Ce nouveau bruit que je perçois dans l’écouteur, ce sont encore ses dents qui grincent, tu crois ? Dis donc, il va faire sauter ses plombages, s’il continue !
— J’attends votre réponse, Toto. Vous êtes d’accord pour interrompre les hostilités contre moi ?
Un moment passe.
Et puis sa voix mourante, déformée par la rage :
— D’accord, monsieur Tiarko !
30
JE LE TROUVE AMITIEUX, MATHIEU
Nous nous sommes installés à la terrasse. Il faisait un temps pour kermesse en plein air. Le village des Baux, perché sur sa falaise, paraissait être une découpe de la roche. Moment de félicité, si rare qu’il me faisait frissonner. M’man portait une robe légère, imprimée, dans les tons iris, avec des motifs verts. C’était la première fois que je lui voyais une toilette aussi pimpante. Elle paraissait dix ans de moins.
Je me suis mis à songer à son destin. Elle était jeune encore à la mort de papa, cette chérie. Elle n’aurait pas eu de mal à « refaire sa vie » comme on dit puis, chez nous, à Saint-Chef-en-Dauphiné, à retrouver un compagnon d’attelage. Seulement elle avait épousé mon dabe pour la durée de son existence à elle, et alors c’était inenvisageable, tu comprends ? N’en plus, j’aurais mal supporté qu’elle eût un second époux. D’autant que ç’aurait pu tomber sur un gusman pas franco du collier, gringrin, et qui loufe au lit.
— Pourquoi me regardes-tu ainsi, mon grand ?
— Parce que je t’aime.
Une expression d’indicible bonheur a éclairé son visage strié de fines rides grises.

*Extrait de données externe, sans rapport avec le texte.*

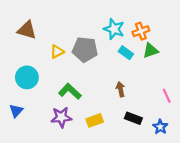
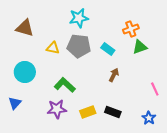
cyan star: (114, 29) -> (79, 18), moved, turned -30
yellow triangle: (57, 52) -> (53, 48), turned 40
cyan rectangle: (126, 53) -> (108, 49), moved
brown arrow: (120, 89) -> (114, 75), moved, turned 40
black rectangle: (133, 118) -> (113, 112), moved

— J’adore être ici, dit-elle.
— C’est bien pour cela que je t’y amène. Tu es d’ac’ qu’on prenne un petit gigot en croûte, ce soir ?
— Je raffole de l’agneau.
— Et moi de la croûte.
On nous a apporté deux grands cocktails de jus de fruits frappés ; dans l’après-midi, c’est mieux de ne pas s’alcooliser.
Sans cesser de tirer sur mon chalumeau, j’ai regardé la piscine proche. Des adolescentes y batifolaient en poussant des cris d’enfants riches. Un ballon aux côtes multicolores suffisait à les exciter ; elles n’avaient pas encore l’âge du chibre, mais ça n’allait pas tarder.
A l’autre extrémité du bassin, des pensionnaires offraient leur peau au soleil provençal. Parmi ceux-ci, j’ai retapissé Gheorghiu Tiarko (le vrai). Il s’était allongé à plat ventre, le menton posé dans le creux de ses mains. Il contemplait les jeunes filles en fleurs sans concupiscence, mais avec intérêt tout de même. C’était un type brun, légèrement plus grand que moi. Nous avions le même âge à trois mois près.